[Work instructions] Print each entry in full, word for word, with no pictures in the result.

[Supplied information]
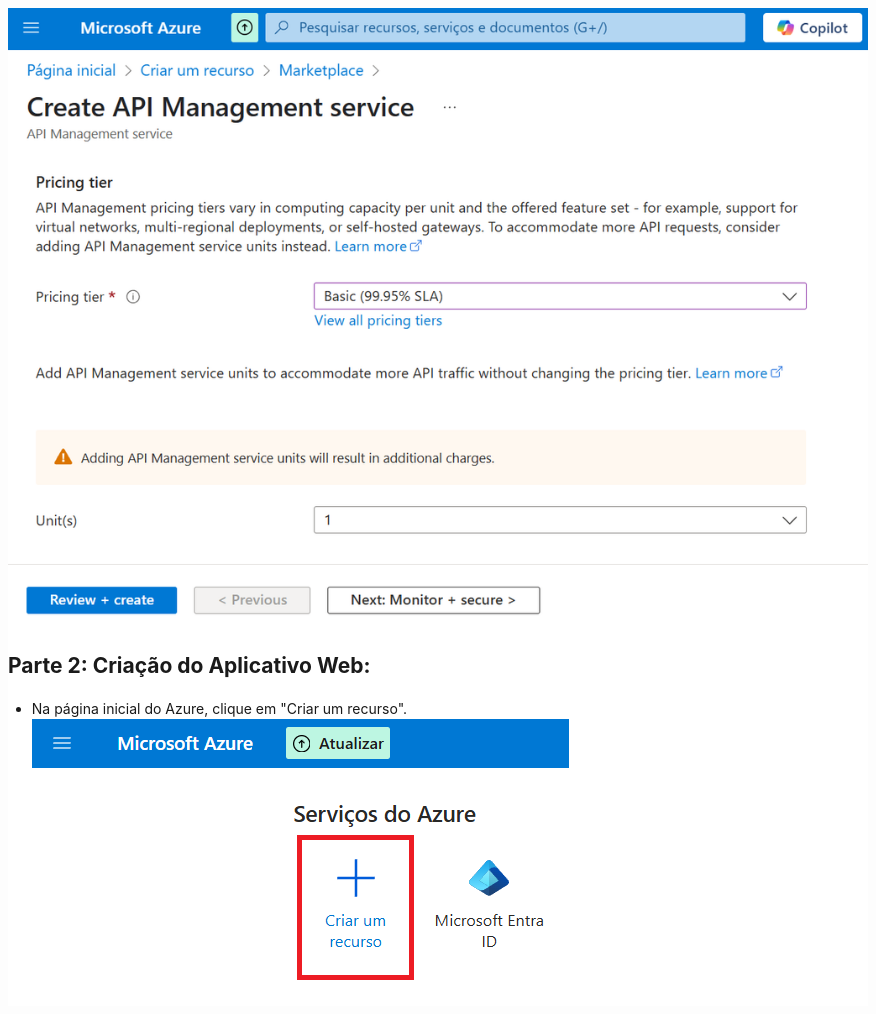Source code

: ![](CapturasdeTela/4.png)


## Parte 2: Criação do Aplicativo Web:
- Na página inicial do Azure, clique em "Criar um recurso".
![](CapturasdeTela/1.png)
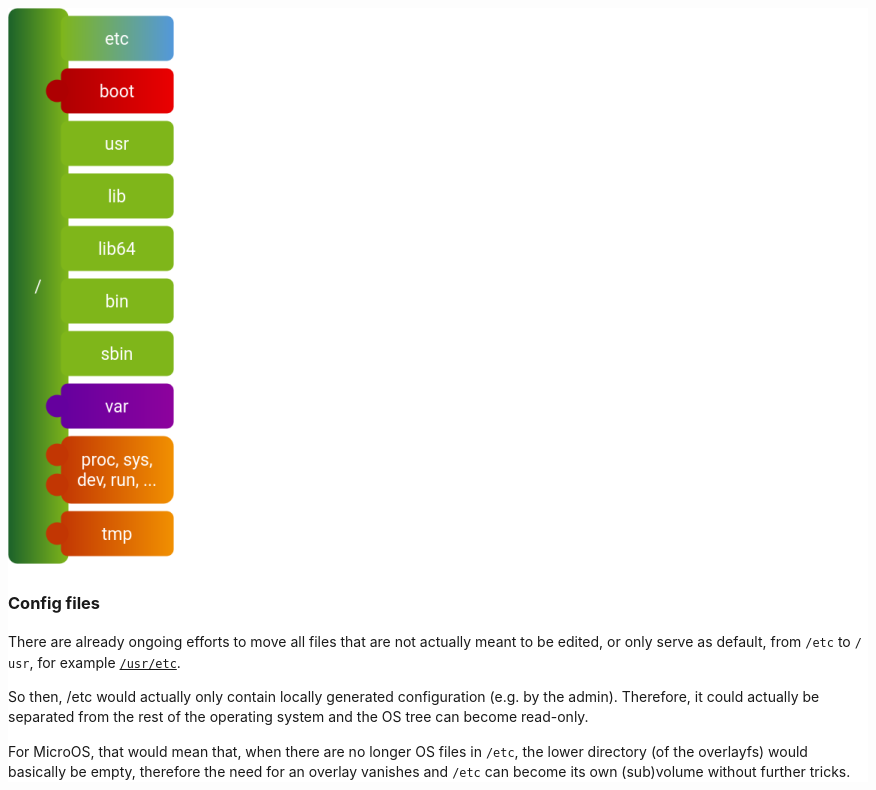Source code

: ![tree9](/images/2020-12-16-fslayout/tree9.png "separate /boot")

### Config files

There are already ongoing efforts to move all files that
are not actually meant to be edited, or only serve as default, from `/etc` to
`/usr`, for example
[`/usr/etc`](https://en.opensuse.org/openSUSE:Packaging_UsrEtc).

So then, /etc would actually only contain locally generated configuration (e.g. by
the admin). Therefore, it could actually be separated from the rest of the
operating system and the OS tree can become read-only.

For MicroOS, that would mean that, when there are no longer OS files in `/etc`,
the lower directory (of the overlayfs) would basically be empty, therefore the need for an overlay
vanishes and `/etc` can become its own (sub)volume without further tricks.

[Answer section]
Source code

: ![](CapturasdeTela/4.png)


## Parte 2: Criação do Aplicativo Web:
- Na página inicial do Azure, clique em "Criar um recurso".
![](CapturasdeTela/1.png)
Source code

: ![tree9](/images/2020-12-16-fslayout/tree9.png "separate /boot")

### Config files

There are already ongoing efforts to move all files that
are not actually meant to be edited, or only serve as default, from `/etc` to
`/usr`, for example
[`/usr/etc`](https://en.opensuse.org/openSUSE:Packaging_UsrEtc).

So then, /etc would actually only contain locally generated configuration (e.g. by
the admin). Therefore, it could actually be separated from the rest of the
operating system and the OS tree can become read-only.

For MicroOS, that would mean that, when there are no longer OS files in `/etc`,
the lower directory (of the overlayfs) would basically be empty, therefore the need for an overlay
vanishes and `/etc` can become its own (sub)volume without further tricks.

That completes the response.